Chef-Gewerkschafter Michael Mertens mahnt drei dringende Veränderungen für die Einsatzkräfte im Land beim NRW-Innenministerium an.
Wechsel des Kölner PolizeipräsidentenNRW-Polizeigewerkschaft kritisiert Innenminister Reul
Michael Mertens schlägt zum Ende der parlamentarischen Sommerpause Alarm. „Es wird Zeit für klare Ansagen“, sagt der NRW-Chef der Gewerkschaft der Polizei (GdP) im Gespräch mit dem „Kölner Stadt-Anzeiger“. Gleich an drei Punkten muss aus seiner Sicht „dringend etwas getan werden. Bei wichtigen Polizeithemen verharren Politik und Innenminister im Ungefähren – das kann nicht so bleiben.“
Insbesondere beim Thema Bodycams sieht der Chefgewerkschafter NRW-Innenminister Herbert Reul (CDU) in der Pflicht. Seit dem Einsatz in Dortmund im August 2022, bei dem ein 16-jähriger Geflüchteter aus dem Senegal, durch einen Polizeibeamten erschossen wurde, ist die Diskussion um die Mini-Kameras wieder in vollem Gange. Keiner der zwölf Beamte vor Ort hatte auf den Knopf seiner Bodycam gedrückt. Folglich bleibt der exakte Geschehensablauf bis heute im Unklaren. Die Staatsanwaltschaft Dortmund hat fünf Polizisten, darunter den Einsatzleiter wegen der Anstiftung zur Körperverletzung angeklagt. Der Schütze muss sich wegen Totschlags vor dem Schwurgericht verantworten.

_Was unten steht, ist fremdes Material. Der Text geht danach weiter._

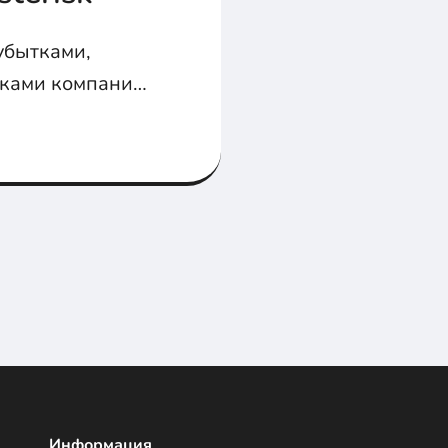
убытками,
ками компании.
зопасность
от атак...
Информация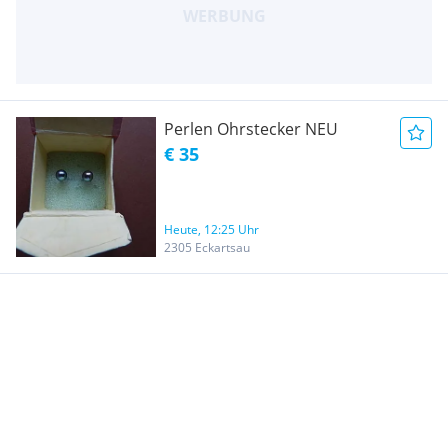
Perlen Ohrstecker NEU
€ 35
Heute, 12:25 Uhr
2305 Eckartsau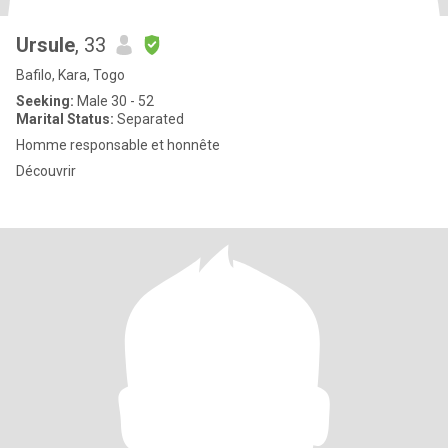
Ursule
, 33
Bafilo, Kara, Togo
Seeking:
Male 30 - 52
Marital Status:
Separated
Homme responsable et honnête
Découvrir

Vor dem Hintergrund weist Mertens auf die unbefriedigende Rechtslage hin: „Die schwelende Bodycam-Debatte belastet unsere Kolleginnen und Kollegen.“ Nach jedem kritischen Einsatz werde von der Politik und Teilen der Medien nach Bildern aus den Kameras gerufen. Dabei seien sie nicht angeschafft worden, um Beweise zu sichern, „sondern ausdrücklich wegen ihrer deeskalierenden Wirkung in Konfliktsituationen“. Nach wie vor liege es im Ermessen des Beamten, ob er das Gerät einschalte. „Wenn der Minister das ändern will, muss er klipp und klar sagen, in welchen Situationen die Kameras laufen sollen“, fordert Mertens. Dafür müsse eine entsprechende Rechtsgrundlage geschaffen werden.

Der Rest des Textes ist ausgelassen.